A weekly check-in survey was sent to each participant’s phone to collect data on risk factors and recent substance use, information that was then used to determine triage and gain feedback. Counselors and case managers could review the information at any time, especially prior to scheduled appointments or during a relapse.

At the end of the six-month study, Connections data showed that 94 participants had been actively using the Connections app. The other four had never logged in. Researchers believe this is because these four had been the first to enter the program and had received app training prior to receiving the phone. Researchers learned early on that it would be more effective to train the women after they received their phone.

Results

At the end of the study, researchers compared EMR data on length-of-stay and treatment for the study participants to data on 100 other women of the same ages who received similar treatment service but without the Connections app. The goal was to determine whether the use of the app had any significant influence on treatment retention.
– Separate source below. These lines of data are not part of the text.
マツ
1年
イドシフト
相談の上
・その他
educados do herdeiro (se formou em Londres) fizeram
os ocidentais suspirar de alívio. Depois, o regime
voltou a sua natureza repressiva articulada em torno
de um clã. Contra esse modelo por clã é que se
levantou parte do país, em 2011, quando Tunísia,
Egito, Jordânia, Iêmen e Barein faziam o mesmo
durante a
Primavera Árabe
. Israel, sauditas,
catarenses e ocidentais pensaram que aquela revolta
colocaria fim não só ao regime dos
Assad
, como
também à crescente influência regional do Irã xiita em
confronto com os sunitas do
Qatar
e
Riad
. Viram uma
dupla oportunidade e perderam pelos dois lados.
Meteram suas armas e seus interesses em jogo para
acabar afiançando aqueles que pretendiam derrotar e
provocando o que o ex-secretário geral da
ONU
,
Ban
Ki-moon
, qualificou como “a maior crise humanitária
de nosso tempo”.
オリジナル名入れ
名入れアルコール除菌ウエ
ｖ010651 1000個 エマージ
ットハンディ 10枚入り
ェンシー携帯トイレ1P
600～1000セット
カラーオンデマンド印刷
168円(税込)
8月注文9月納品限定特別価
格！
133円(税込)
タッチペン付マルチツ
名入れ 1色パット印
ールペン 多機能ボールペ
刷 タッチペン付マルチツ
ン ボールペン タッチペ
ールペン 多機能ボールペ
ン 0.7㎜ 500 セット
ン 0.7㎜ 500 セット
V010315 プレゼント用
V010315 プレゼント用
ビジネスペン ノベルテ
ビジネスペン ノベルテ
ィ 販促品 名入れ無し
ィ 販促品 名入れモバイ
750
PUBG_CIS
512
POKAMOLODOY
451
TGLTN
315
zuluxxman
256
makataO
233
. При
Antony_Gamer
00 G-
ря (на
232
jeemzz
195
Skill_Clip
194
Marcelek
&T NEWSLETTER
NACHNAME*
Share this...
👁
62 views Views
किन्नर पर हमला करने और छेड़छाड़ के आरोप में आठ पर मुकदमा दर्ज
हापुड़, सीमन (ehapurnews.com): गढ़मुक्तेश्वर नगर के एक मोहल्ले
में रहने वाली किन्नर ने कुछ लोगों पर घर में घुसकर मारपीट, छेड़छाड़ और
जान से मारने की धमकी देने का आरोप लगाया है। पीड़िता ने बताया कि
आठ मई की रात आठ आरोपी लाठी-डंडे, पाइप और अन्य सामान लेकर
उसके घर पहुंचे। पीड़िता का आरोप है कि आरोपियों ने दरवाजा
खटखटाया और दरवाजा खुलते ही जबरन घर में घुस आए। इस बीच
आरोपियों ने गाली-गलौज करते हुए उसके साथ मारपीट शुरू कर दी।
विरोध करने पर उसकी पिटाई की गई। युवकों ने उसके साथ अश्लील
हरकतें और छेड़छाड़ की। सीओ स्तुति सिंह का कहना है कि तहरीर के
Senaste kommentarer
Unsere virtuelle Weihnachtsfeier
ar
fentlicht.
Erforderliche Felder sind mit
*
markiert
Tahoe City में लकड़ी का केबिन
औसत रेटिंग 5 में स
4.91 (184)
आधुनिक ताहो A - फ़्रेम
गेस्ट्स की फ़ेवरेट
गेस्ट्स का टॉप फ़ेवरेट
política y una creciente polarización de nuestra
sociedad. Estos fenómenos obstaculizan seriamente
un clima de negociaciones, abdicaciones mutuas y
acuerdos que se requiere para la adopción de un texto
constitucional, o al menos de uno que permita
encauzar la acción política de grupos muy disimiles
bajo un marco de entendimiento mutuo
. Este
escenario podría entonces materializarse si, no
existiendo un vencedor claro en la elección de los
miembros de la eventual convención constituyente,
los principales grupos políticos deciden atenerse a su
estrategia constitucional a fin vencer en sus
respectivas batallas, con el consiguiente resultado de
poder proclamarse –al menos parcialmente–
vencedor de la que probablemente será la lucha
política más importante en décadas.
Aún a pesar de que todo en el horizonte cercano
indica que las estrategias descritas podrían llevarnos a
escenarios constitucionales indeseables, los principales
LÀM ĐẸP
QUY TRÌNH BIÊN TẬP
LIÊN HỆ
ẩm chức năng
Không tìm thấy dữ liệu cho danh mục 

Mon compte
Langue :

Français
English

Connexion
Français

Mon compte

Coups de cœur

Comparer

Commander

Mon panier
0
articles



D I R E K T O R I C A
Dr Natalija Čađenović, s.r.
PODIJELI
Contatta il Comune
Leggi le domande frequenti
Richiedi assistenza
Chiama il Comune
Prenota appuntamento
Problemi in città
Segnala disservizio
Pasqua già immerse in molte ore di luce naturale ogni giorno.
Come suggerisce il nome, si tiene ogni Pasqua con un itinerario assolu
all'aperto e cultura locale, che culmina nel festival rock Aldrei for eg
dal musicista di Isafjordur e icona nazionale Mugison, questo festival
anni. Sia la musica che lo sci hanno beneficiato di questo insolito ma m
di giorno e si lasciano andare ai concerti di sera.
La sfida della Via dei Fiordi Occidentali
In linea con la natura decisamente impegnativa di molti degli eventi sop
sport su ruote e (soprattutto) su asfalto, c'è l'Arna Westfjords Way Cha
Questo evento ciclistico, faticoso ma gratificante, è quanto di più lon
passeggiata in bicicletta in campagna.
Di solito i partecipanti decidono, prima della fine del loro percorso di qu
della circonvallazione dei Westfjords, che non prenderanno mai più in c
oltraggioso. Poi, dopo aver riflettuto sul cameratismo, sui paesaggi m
The results were conclusive. Participants who used the Connections app stayed in treatment 156.7% longer than patients without the app—or 410 days as compared to just 262 days. Researchers point to the high use of social and communications features as a possible reason for the success. These features allowed participants to connect with their counselors or other participants whenever they needed support. Another factor researchers believe influenced the results was the use of the weekly surveys to inform more effective treatment sessions. Participants also made sustained use of the peer support features, which indicate the importance of camaraderie and group participation.

“CHESS made a major difference for every woman. They always had access to someone to help.” KRCC counselor

The study concludes: “Given associations between retention and positive outcomes, mobile health technology such as CHESS may help improve outcomes among women, especially in settings where access to in-person services is difficult.”